● YOUR GOAL:
Check each statement below against the comment thread, answer yes or no, and quote the words of the thread that decide it.
1. Yasmine Galenorn says her teatimes have been going on since 2002.
2. keewee expects the ordered copy of *Witchling* to arrive by Monday.
3. Bibi says she has finished reading Yasmine's book.

That transported me for a few minutes. I really enjoyed perusing Yasmine's site. Reading her words about always knowing what she wanted to do was validating. And I love her "rugged individualism." I am heartily sick right now of people whose decisions are based on toeing the line, doing whatever will get you liked and accepted, and judging oneself and others on their adherence to mainstream thinking about what's acceptable/desirable and what's not. Good for her.

Recently I made a new friend when she bought a painting from me. In many ways we're very different but in the important ways we really clicked. I love that.

Thanks, Vicki.

keewee said...

Bibi, thanks for the story, you just never know where reaching out will lead. I will look for Yasmine's book.
I also enjoyed exploring her site.

Yasmine Galenorn said...

*grins* Thank you, chickie...I am honored that you took the time to write about me--truly. Our teatimes over the past...gods, how many years...since 2002 now, have been islands of peace in this crazed world.

I don't know what makes us speak up with some folks and not with others--I have a number of friendships that started on buses, waiting in line, meeting at a conference. *grins* Sometimes, I really believe that fate says, "You two need to know each other" and tosses you the opportunity to meet.

And let me say here, Vicki's a rugged individualist herself, and I like that about her. She may not have tattoos, but she stands out in the crowd just the same. ;)


Yasmine Galenorn said...

OH! and PS: I really wasn't feeling lost, I was simply thinking, "Am I really having fun here?" while I decided whether I really wanted to go to the workshop I'd been thinking about attending.


twitches said...

Definitely food for thought!

keewee said...

I ordered *Witchling* yesterday, should be here by Tuesday and I am looking forward to reading it.

Kiyotoe said...

It's true, you never know what could become of one simple gesture like "are you lost"?

Unfortunately these days, it just doesn't fit into people's priorities.

Bibi said...

W-W, thank you! Of course, I've missed many other opportunities, but you're never know where one little action might lead.

Andrea! Me too...I'm tired of being around that limited kind of thinking. My new mantra--adopted only last week--is "It's none of my business what other people think of me."

Keewee, glad you enjoyed the story and I hope you enjoy Yasmine's book. I'm still only about half way through but will finish soon!

Yazza, what can I say. ;-) Looks like we both have to set new goals next week LOL.

Kiyotoe, yeah, there's a lot of fear-based interaction in some of the communities I work in. But there are also some really good people out there!

gincoleaves said...

Oh yes, fate works in mysterious ways - I think everyone can tell a story here.
Thank you for sharing your story on how you found your good friend,
Bibi, :-)

● RECORDED INFORMATION:
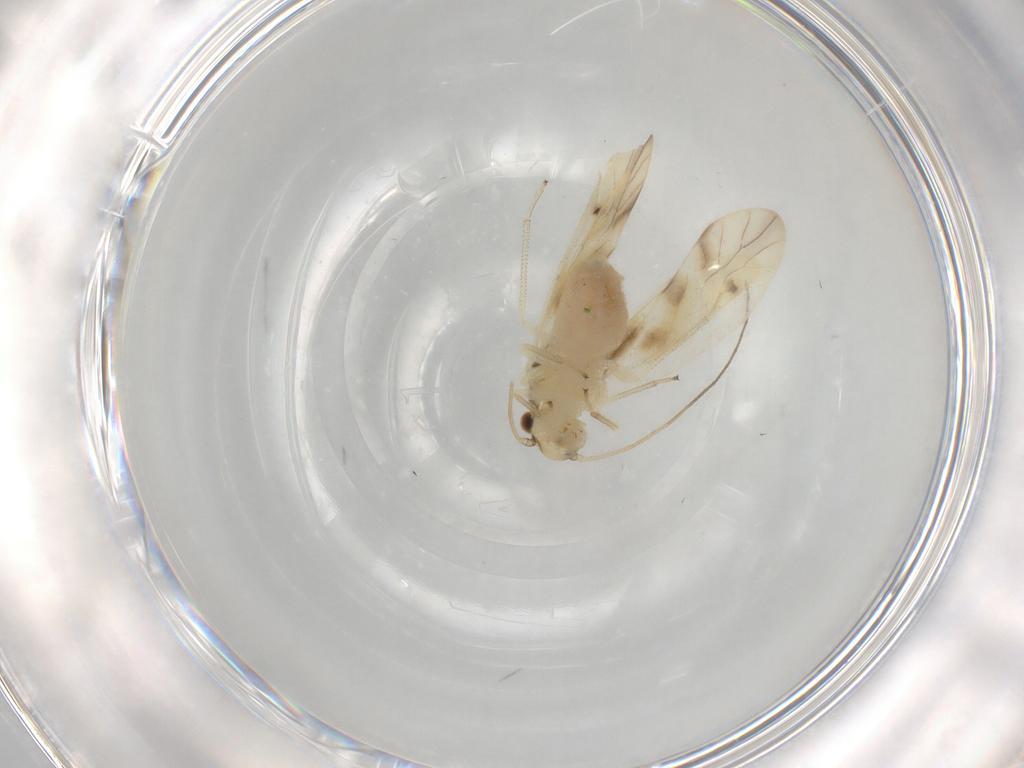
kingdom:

● CORRECT ANSWER:
1. Yes: "since 2002 now, have been islands of peace in this crazed world."
2. No: "should be here by Tuesday"
3. No: "I'm still only about half way through but will finish soon!"